@Gankro: good point, we only need saturating arith when incrementing the counter: once the counter reaches the maximum, it’s impossible for safe code to bring it back down to zero. This means the decrementing code can stay unchanged (no need to special-case the “counter is saturated” case).
This also suggests a cheap fix for Arc: If I see it correctly, it would be sufficient to replace
self.inner().strong.fetch_add(1, Relaxed);
with
if self.inner().strong.fetch_add(1, Relaxed) >= isize::MAX as usize {
// poor man's racy saturating counter
self.inner().strong.store(isize::MAX as usize, SeqCst);
// sequential consistency is overkill,
// but I don't trust myself to pick the correct ordering
}
Since Rc takes more than 2 bytes of memory, keeping the counter saturated around isize::MAX should be as safe as saturating at usize::MAX. While there is a race that allows the counter to temporarily exceed isize::MAX, this should be unproblematic: we can’t hit an overflow because that would require usize::MAX - isize::MAX threads, which can’t fit into memory.
Losing some increment calls to race is harmless, they don’t have any effect on a saturated counter anyways.
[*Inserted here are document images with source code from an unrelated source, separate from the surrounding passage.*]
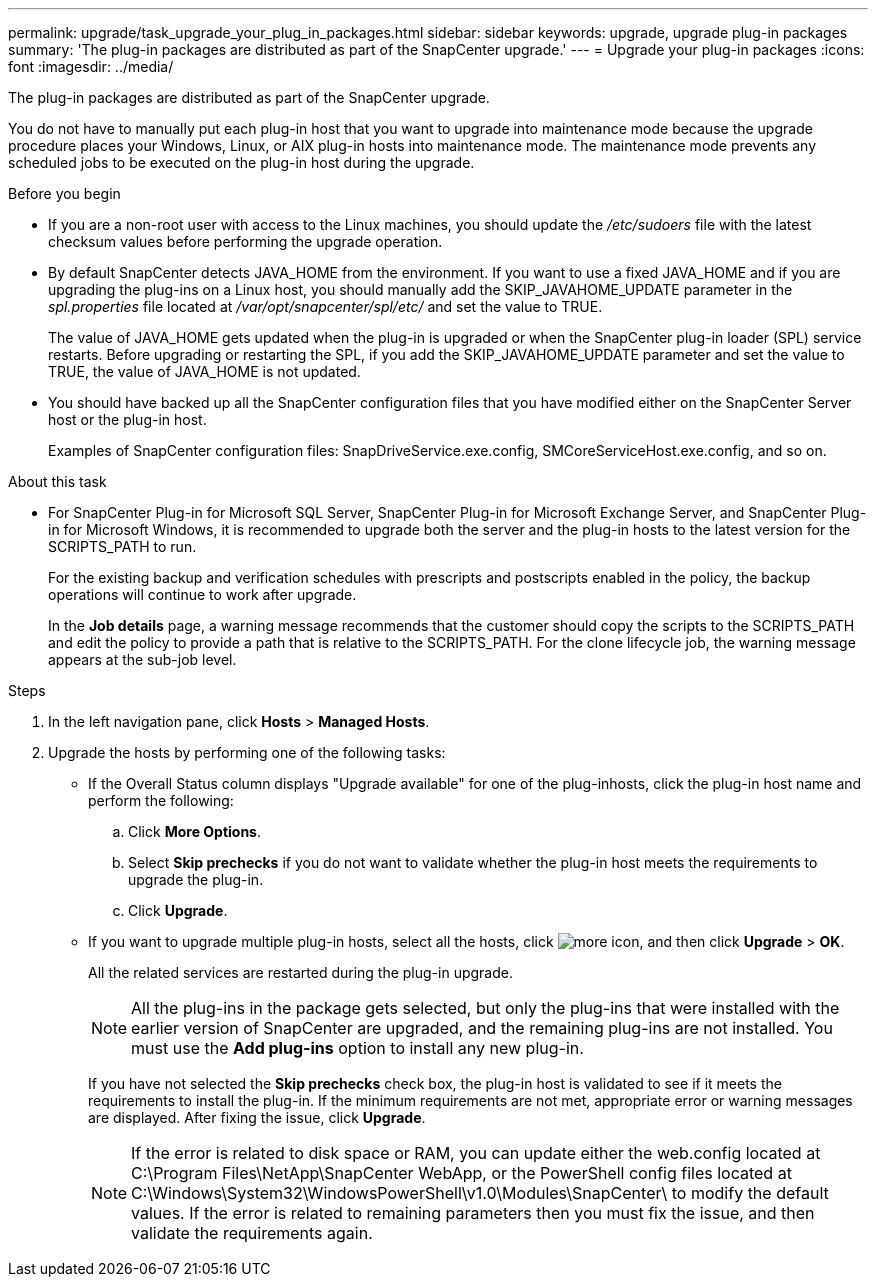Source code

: ---
permalink: upgrade/task_upgrade_your_plug_in_packages.html
sidebar: sidebar
keywords: upgrade, upgrade plug-in packages
summary: 'The plug-in packages are distributed as part of the SnapCenter upgrade.'
---
= Upgrade your plug-in packages
:icons: font
:imagesdir: ../media/

[.lead]
The plug-in packages are distributed as part of the SnapCenter upgrade.

You do not have to manually put each plug-in host that you want to upgrade into maintenance mode because the upgrade procedure places your Windows, Linux, or AIX plug-in hosts into maintenance mode. The maintenance mode prevents any scheduled jobs to be executed on the plug-in host during the upgrade.

.Before you begin

* If you are a non-root user with access to the Linux machines, you should update the _/etc/sudoers_ file with the latest checksum values before performing the upgrade operation.
* By default SnapCenter detects JAVA_HOME from the environment. If you want to use a fixed JAVA_HOME and if you are upgrading the plug-ins on a Linux host, you should manually add the SKIP_JAVAHOME_UPDATE parameter in the _spl.properties_ file located at _/var/opt/snapcenter/spl/etc/_ and set the value to TRUE.
+
The value of JAVA_HOME gets updated when the plug-in is upgraded or when the SnapCenter plug-in loader (SPL) service restarts. Before upgrading or restarting the SPL, if you add the SKIP_JAVAHOME_UPDATE parameter and set the value to TRUE, the value of JAVA_HOME is not updated.

* You should have backed up all the SnapCenter configuration files that you have modified either on the SnapCenter Server host or the plug-in host.
+
Examples of SnapCenter configuration files: SnapDriveService.exe.config, SMCoreServiceHost.exe.config, and so on.

.About this task

* For SnapCenter Plug-in for Microsoft SQL Server, SnapCenter Plug-in for Microsoft Exchange Server, and SnapCenter Plug-in for Microsoft Windows, it is recommended to upgrade both the server and the plug-in hosts to the latest version for the SCRIPTS_PATH to run.
+
For the existing backup and verification schedules with prescripts and postscripts enabled in the policy, the backup operations will continue to work after upgrade.
+
In the *Job details* page, a warning message recommends that the customer should copy the scripts to the SCRIPTS_PATH and edit the policy to provide a path that is relative to the SCRIPTS_PATH. For the clone lifecycle job, the warning message appears at the sub-job level.

.Steps

. In the left navigation pane, click *Hosts* > *Managed Hosts*.
. Upgrade the hosts by performing one of the following tasks:
  * If the Overall Status column displays "Upgrade available" for one of the plug-inhosts, click the plug-in host name and perform the following:
    .. Click *More Options*.
    .. Select *Skip prechecks* if you do not want to validate whether the plug-in host meets the requirements to upgrade the plug-in.
    .. Click *Upgrade*.
  * If you want to upgrade multiple plug-in hosts, select all the hosts, click image:../media/more_icon.gif[], and then click *Upgrade* > *OK*.
+  
All the related services are restarted during the plug-in upgrade.
+
NOTE: All the plug-ins in the package gets selected, but only the plug-ins that were installed with the earlier version of SnapCenter are upgraded, and the remaining plug-ins are not installed. You must use the *Add plug-ins* option to install any new plug-in.
+
If you have not selected the *Skip prechecks* check box, the plug-in host is validated to see if it meets the requirements to install the plug-in. If the minimum requirements are not met, appropriate error or warning messages are displayed. After fixing the issue, click *Upgrade*.
+
NOTE: If the error is related to disk space or RAM, you can update either the web.config located at C:\Program Files\NetApp\SnapCenter WebApp, or the PowerShell config files located at C:\Windows\System32\WindowsPowerShell\v1.0\Modules\SnapCenter\ to modify the default values. If the error is related to remaining parameters then you must fix the issue, and then validate the requirements again.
Losing some decrement calls to the race is also harmless, because we know the count can never reach zero again.
As for overhead, at least on x86 the comparison could use the sign flag that already gets set by the lock xadd instruction, so something similar to this change would only add a single assembler instruction to the hot path. There’s a good chance this costs zero cycles if branch prediction works properly.